• Records provided:
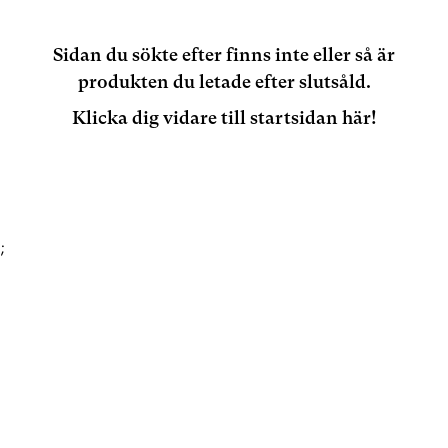
Sidan du sökte efter finns inte eller så är
produkten du letade efter slutsåld.
Klicka dig vidare till startsidan här!
;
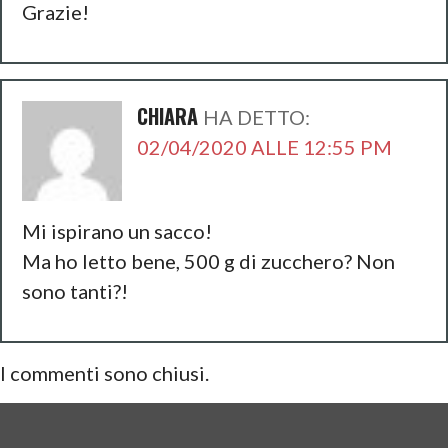
Grazie!
CHIARA
HA DETTO:
02/04/2020 ALLE 12:55 PM
Mi ispirano un sacco!
Ma ho letto bene, 500 g di zucchero? Non
sono tanti?!
I commenti sono chiusi.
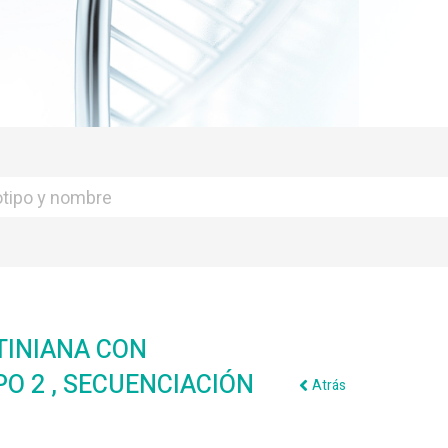
TINIANA CON
PO 2 , SECUENCIACIÓN
Atrás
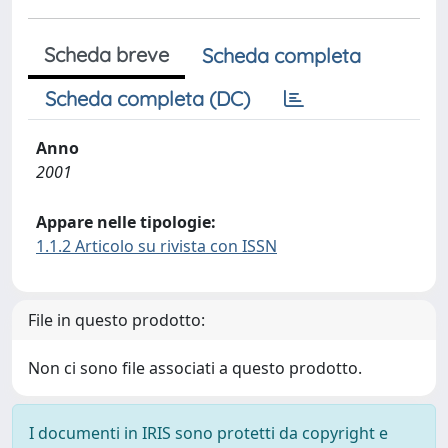
Scheda breve
Scheda completa
Scheda completa (DC)
Anno
2001
Appare nelle tipologie:
1.1.2 Articolo su rivista con ISSN
File in questo prodotto:
Non ci sono file associati a questo prodotto.
I documenti in IRIS sono protetti da copyright e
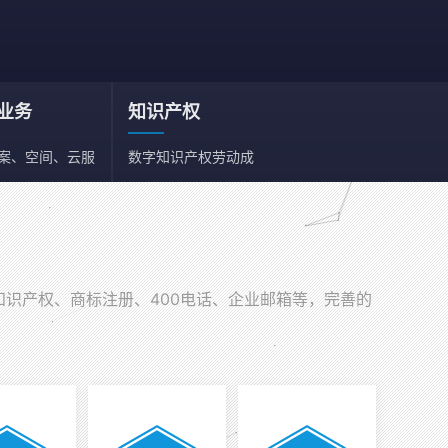
业务
知识产权
备案、空间、云服
数字知识产权劳动成
、邮箱
果依法享有保护权利
知识产权、商标注册、400电话、企业邮箱等，完善的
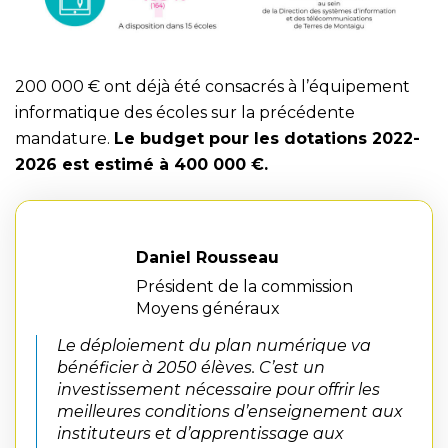
200 000 € ont déjà été consacrés à l’équipement
informatique des écoles sur la précédente
mandature.
Le budget pour les dotations 2022-
2026 est estimé à 400 000 €.
Daniel Rousseau
Président de la commission
Moyens généraux
Le déploiement du plan numérique va
bénéficier à 2050 élèves. C’est un
investissement nécessaire pour offrir les
meilleures conditions d’enseignement aux
instituteurs et d’apprentissage aux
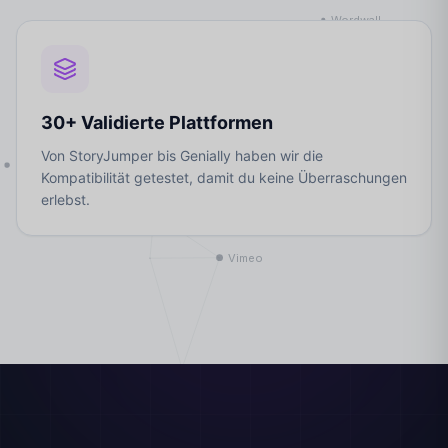
30+ Validierte Plattformen
Von StoryJumper bis Genially haben wir die
Kompatibilität getestet, damit du keine Überraschungen
erlebst.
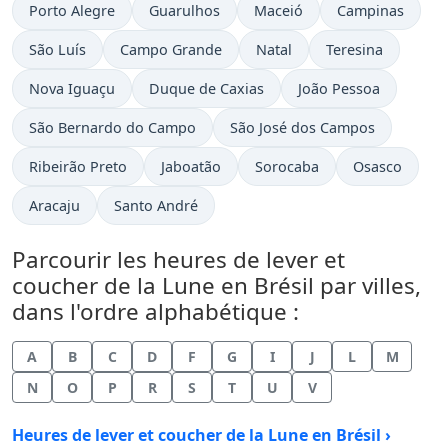
Porto Alegre
Guarulhos
Maceió
Campinas
São Luís
Campo Grande
Natal
Teresina
Nova Iguaçu
Duque de Caxias
João Pessoa
São Bernardo do Campo
São José dos Campos
Ribeirão Preto
Jaboatão
Sorocaba
Osasco
Aracaju
Santo André
Parcourir les heures de lever et
coucher de la Lune en Brésil par villes,
dans l'ordre alphabétique :
A
B
C
D
F
G
I
J
L
M
N
O
P
R
S
T
U
V
Heures de lever et coucher de la Lune en Brésil ›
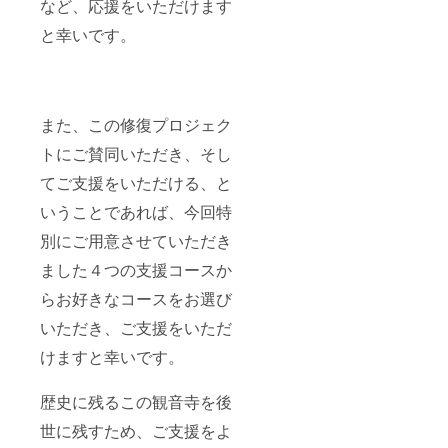
など、応援をいただけます
と幸いです。
また、この修復プロジェク
トにご賛同いただき、そし
てご支援をいただける、と
いうことであれば、今回特
別にご用意させていただき
ました４つの支援コースか
らお好きなコースをお選び
いただき、ご支援をいただ
けますと幸いです。
歴史に残るこの観音寺を後
世に残すため、ご支援をよ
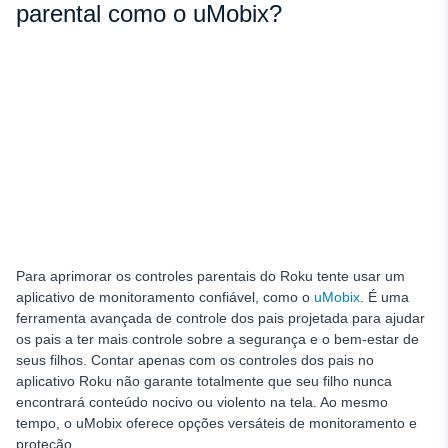
parental como o uMobix?
Para aprimorar os controles parentais do Roku
tente usar um
aplicativo de monitoramento confiável, como o
uMobix
. É uma
ferramenta avançada de controle dos pais projetada para ajudar
os pais a ter mais controle sobre a segurança e o bem-estar de
seus filhos. Contar apenas com os controles dos pais no
aplicativo Roku não garante totalmente que seu filho nunca
encontrará conteúdo nocivo ou violento na tela. Ao mesmo
tempo, o uMobix oferece opções versáteis de monitoramento e
proteção.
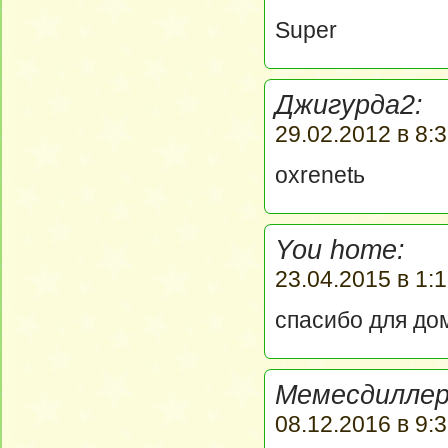
Super
Джигурда2:
29.02.2012 в 8:3
oxrenetь
You home:
23.04.2015 в 1:1
спасибо для до
Мемесдиллер
08.12.2016 в 9:3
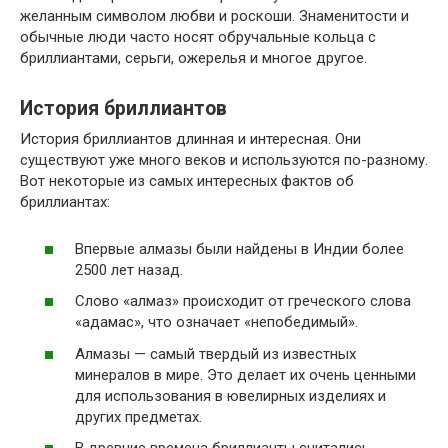
желанным символом любви и роскоши. Знаменитости и
обычные люди часто носят обручальные кольца с
бриллиантами, серьги, ожерелья и многое другое.
История бриллиантов
История бриллиантов длинная и интересная. Они
существуют уже много веков и используются по-разному.
Вот некоторые из самых интересных фактов об
бриллиантах:
Впервые алмазы были найдены в Индии более
2500 лет назад.
Слово «алмаз» происходит от греческого слова
«адамас», что означает «непобедимый».
Алмазы — самый твердый из известных
минералов в мире. Это делает их очень ценными
для использования в ювелирных изделиях и
других предметах.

• The task:
Please rewrite the text of all the records above, replacing "Brésil" with "Brasil" wherever it occurs and changing nothing else. Leave the pictures out.

• Your response:
Sidan du sökte efter finns inte eller så är
produkten du letade efter slutsåld.
Klicka dig vidare till startsidan här!
;
Grazie!
CHIARA
HA DETTO:
02/04/2020 ALLE 12:55 PM
Mi ispirano un sacco!
Ma ho letto bene, 500 g di zucchero? Non
sono tanti?!
I commenti sono chiusi.
TINIANA CON
PO 2 , SECUENCIACIÓN
Atrás
Scheda breve
Scheda completa
Scheda completa (DC)
Anno
2001
Appare nelle tipologie:
1.1.2 Articolo su rivista con ISSN
File in questo prodotto:
Non ci sono file associati a questo prodotto.
I documenti in IRIS sono protetti da copyright e
业务
知识产权
备案、空间、云服
数字知识产权劳动成
、邮箱
果依法享有保护权利
知识产权、商标注册、400电话、企业邮箱等，完善的
200 000 € ont déjà été consacrés à l’équipement
informatique des écoles sur la précédente
mandature.
Le budget pour les dotations 2022-
2026 est estimé à 400 000 €.
Daniel Rousseau
Président de la commission
Moyens généraux
Le déploiement du plan numérique va
bénéficier à 2050 élèves. C’est un
investissement nécessaire pour offrir les
meilleures conditions d’enseignement aux
instituteurs et d’apprentissage aux
30+ Validierte Plattformen
Von StoryJumper bis Genially haben wir die
Kompatibilität getestet, damit du keine Überraschungen
erlebst.
Porto Alegre
Guarulhos
Maceió
Campinas
São Luís
Campo Grande
Natal
Teresina
Nova Iguaçu
Duque de Caxias
João Pessoa
São Bernardo do Campo
São José dos Campos
Ribeirão Preto
Jaboatão
Sorocaba
Osasco
Aracaju
Santo André
Parcourir les heures de lever et
coucher de la Lune en Brasil par villes,
dans l'ordre alphabétique :
A
B
C
D
F
G
I
J
L
M
N
O
P
R
S
T
U
V
Heures de lever et coucher de la Lune en Brasil ›
など、応援をいただけます
と幸いです。
また、この修復プロジェク
トにご賛同いただき、そし
てご支援をいただける、と
いうことであれば、今回特
別にご用意させていただき
ました４つの支援コースか
らお好きなコースをお選び
いただき、ご支援をいただ
けますと幸いです。
歴史に残るこの観音寺を後
世に残すため、ご支援をよ
parental como o uMobix?
Para aprimorar os controles parentais do Roku
tente usar um
aplicativo de monitoramento confiável, como o
uMobix
. É uma
ferramenta avançada de controle dos pais projetada para ajudar
os pais a ter mais controle sobre a segurança e o bem-estar de
seus filhos. Contar apenas com os controles dos pais no
aplicativo Roku não garante totalmente que seu filho nunca
encontrará conteúdo nocivo ou violento na tela. Ao mesmo
tempo, o uMobix oferece opções versáteis de monitoramento e
proteção.
Super
Джигурда2:
29.02.2012 в 8:3
oxrenetь
You home:
23.04.2015 в 1:1
спасибо для до
Мемесдиллер
08.12.2016 в 9:3
желанным символом любви и роскоши. Знаменитости и
обычные люди часто носят обручальные кольца с
бриллиантами, серьги, ожерелья и многое другое.
История бриллиантов
История бриллиантов длинная и интересная. Они
существуют уже много веков и используются по-разному.
Вот некоторые из самых интересных фактов об
бриллиантах:
Впервые алмазы были найдены в Индии более
2500 лет назад.
Слово «алмаз» происходит от греческого слова
«адамас», что означает «непобедимый».
Алмазы — самый твердый из известных
минералов в мире. Это делает их очень ценными
для использования в ювелирных изделиях и
других предметах.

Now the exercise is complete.